70th Infantry Division "Trailblazers" shoulder sleeve insignia |
After a five-hundred-mile journey in a freight car to Brumath from Marseilles, Frank and his company were cramped and tired, but the freedom to move about and the adrenalin rush from this new adventure made the orders to march to their new destination not so intolerable. Brumath had been blacked out, and those residents who remained hung French flags from their windows to show they were not German sympathizers. It was a quiet, cold, depressing place. The men left Brumath in their winter gear and full field packs and began their journey eastward in the cold, damp winter air. After passing through the first town draped similarly to Brumath in both flags and silence, and an hour later into the second, the men were dragging and faltering. The exhilaration of a new adventure was muted by the occasional appearance of steel helmets resting upon new white crosses along the roadside. After nearly ten miles and complete exhaustion, the men reached Bischwiller, France. They were rewarded with additional rations for their Christmas Dinner, 1944: one canned "Egg Unit" per man and one "Partial Dinner Unit."
It was in Bischwiller that Frank and the other men got their first ammo. As an infantryman, this is what Frank had trained for, and having a fully-loaded Browning Automatic Rifle (BAR) gave him the thrill of realizing the days of endless tactical drills and dry runs were behind him, but apprehension and dread realizing these bullets were now distributed to kill men. The remaining two days in Bischwiller were filled with readying the men for combat, and on 27 December 1944 they received their first combat assignment: they were to move under the veil of darkness that night to relieve defensive elements of other divisions along the snow-covered banks of the Rhine River.
Tensions were rising in the Alsace area of France. The Germans occupied the east bank of the Rhine River, and they were well-ensconced along the Siegfried Line: a line of forts, bunkers and pillboxes built by Germany in the 1930s opposite the French Maginot Line. These defensive lines were built in response to the losses incurred in the First World War, but now were used to great advantage by the Germans along the river.

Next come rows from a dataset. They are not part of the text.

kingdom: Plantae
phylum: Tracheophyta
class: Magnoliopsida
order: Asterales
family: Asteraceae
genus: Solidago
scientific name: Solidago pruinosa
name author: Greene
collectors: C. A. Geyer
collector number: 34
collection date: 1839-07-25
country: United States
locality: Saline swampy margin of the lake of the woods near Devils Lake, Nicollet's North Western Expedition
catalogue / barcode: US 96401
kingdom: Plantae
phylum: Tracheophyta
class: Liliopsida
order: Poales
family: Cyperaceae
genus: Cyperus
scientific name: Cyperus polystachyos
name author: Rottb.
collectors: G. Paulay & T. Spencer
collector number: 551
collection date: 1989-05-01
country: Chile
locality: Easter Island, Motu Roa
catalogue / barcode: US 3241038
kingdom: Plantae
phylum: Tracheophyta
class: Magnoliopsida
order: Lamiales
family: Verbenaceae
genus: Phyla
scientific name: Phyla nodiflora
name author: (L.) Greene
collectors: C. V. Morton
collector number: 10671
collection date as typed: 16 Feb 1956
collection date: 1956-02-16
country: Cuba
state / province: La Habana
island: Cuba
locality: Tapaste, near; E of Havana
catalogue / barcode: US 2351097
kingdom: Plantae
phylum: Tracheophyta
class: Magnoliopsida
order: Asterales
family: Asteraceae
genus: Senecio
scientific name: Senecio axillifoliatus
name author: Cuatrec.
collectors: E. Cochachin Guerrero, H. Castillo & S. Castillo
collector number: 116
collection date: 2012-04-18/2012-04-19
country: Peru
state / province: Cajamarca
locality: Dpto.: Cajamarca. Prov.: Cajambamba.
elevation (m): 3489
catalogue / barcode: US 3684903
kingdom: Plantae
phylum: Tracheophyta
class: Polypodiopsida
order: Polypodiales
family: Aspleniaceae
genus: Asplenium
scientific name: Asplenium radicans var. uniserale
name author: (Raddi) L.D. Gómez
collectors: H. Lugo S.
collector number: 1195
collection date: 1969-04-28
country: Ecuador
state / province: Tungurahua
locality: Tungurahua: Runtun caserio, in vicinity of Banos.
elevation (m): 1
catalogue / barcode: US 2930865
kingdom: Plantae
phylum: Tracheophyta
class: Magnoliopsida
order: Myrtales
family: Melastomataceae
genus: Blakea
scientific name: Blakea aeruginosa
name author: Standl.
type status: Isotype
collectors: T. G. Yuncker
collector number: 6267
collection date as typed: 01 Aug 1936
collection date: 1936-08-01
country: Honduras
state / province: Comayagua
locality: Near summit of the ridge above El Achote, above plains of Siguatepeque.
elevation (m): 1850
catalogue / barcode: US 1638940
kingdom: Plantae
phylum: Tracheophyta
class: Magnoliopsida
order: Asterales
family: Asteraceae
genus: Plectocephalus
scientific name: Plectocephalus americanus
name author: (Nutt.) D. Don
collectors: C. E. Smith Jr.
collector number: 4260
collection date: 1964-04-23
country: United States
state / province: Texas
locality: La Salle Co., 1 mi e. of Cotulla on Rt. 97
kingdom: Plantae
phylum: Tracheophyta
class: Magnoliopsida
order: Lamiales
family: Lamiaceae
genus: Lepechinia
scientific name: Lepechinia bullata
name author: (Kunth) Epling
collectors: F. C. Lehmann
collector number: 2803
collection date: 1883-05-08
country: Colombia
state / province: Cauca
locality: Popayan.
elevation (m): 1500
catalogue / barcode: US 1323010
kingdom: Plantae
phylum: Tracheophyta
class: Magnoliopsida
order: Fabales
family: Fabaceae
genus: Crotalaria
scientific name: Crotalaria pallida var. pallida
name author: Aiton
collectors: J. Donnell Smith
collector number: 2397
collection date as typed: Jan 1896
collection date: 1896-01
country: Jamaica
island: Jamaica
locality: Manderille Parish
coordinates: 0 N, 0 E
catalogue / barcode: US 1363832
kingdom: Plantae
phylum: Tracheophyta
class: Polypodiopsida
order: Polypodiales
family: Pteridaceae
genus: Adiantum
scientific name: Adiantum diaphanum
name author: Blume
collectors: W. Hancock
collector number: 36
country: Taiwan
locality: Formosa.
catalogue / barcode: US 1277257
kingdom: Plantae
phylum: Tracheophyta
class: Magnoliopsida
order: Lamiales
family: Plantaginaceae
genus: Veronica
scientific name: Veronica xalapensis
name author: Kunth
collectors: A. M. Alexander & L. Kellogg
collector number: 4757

It was also rumored that the Germans were amassing a significant amount of manpower in the area to crush the opposing armies on the Western Front in northeast France. The German offensive, called Operation Nordwind, had only one primary objective, as stated by Adolf Hitler himself on 28 December 1944:
"This attack has a very clear objective, namely the destruction of enemy forces. There is not a matter of prestige involved here. It is a matter of destroying and exterminating the enemy forces wherever we find them... It is more important, as I said before, to destroy his manpower."
Frank's regiment moved by motor to the west bank of the Rhine River on the night of 27 December 1944 with little fanfare. On the morning of the 28th, the German army could be seen directly across the river strolling amongst the concrete pillboxes. Although the men were warned of Germans crossing the river at night, often disguised as French nationals or American soldiers, there was little combat in these first few days. The temperatures were plummeting and snow was falling. Tensions were high and nerves were frazzled. Gunshot was exchanged intermittently across the river, but it was mostly a waiting game.
Although they were yet to be engaged in bloody combat, this was still the front lines, and this was war. Two Americans were seriously injured when they stepped on a land mine on 29 December 1944, and two men from Company I disappeared on the night of 1 January 1945, having been captured by German soldiers. On 30 December 1944, and again two days later, the men of Frank's infantry unit were ordered to relieve more and more troops being pulled from the banks of the Rhine and sent into active combat. By the beginning of 1945, they were responsible for maintaining the integrity of a 21-mile stretch of river bank. Men of all sections were on 24-hour duty. Fatigue, cold, anxiety and fear were exacerbated during the New Year by a violent outbreak of dysentery that incapacitated nearly every man in the regiment. Each day brought more worrisome news. The German forces were pushing heavily into the area and fear of armored attacks increased daily as the men fought to strengthen and fortify their positions.
And then it came. On 3 January 1945, the 274th regiment was to withdraw from the sector immediately and move toward La Petite Pierre to await further instructions. Frank and his fellow soldiers knew nothing about the Germans movements, and they worried that they were being encircled and cut off from any support. Tensions were high as the trucks arrived later that night, and they began their march to La Petite Pierre in a heavy steady snow.
Frank had his initiation to combat on the banks of the Rhine River, but it was time to leave defensive maneuvers behind, and think offensively. They were readying to meet the Germans head-on. In the forests. In the mountains. And in the snow.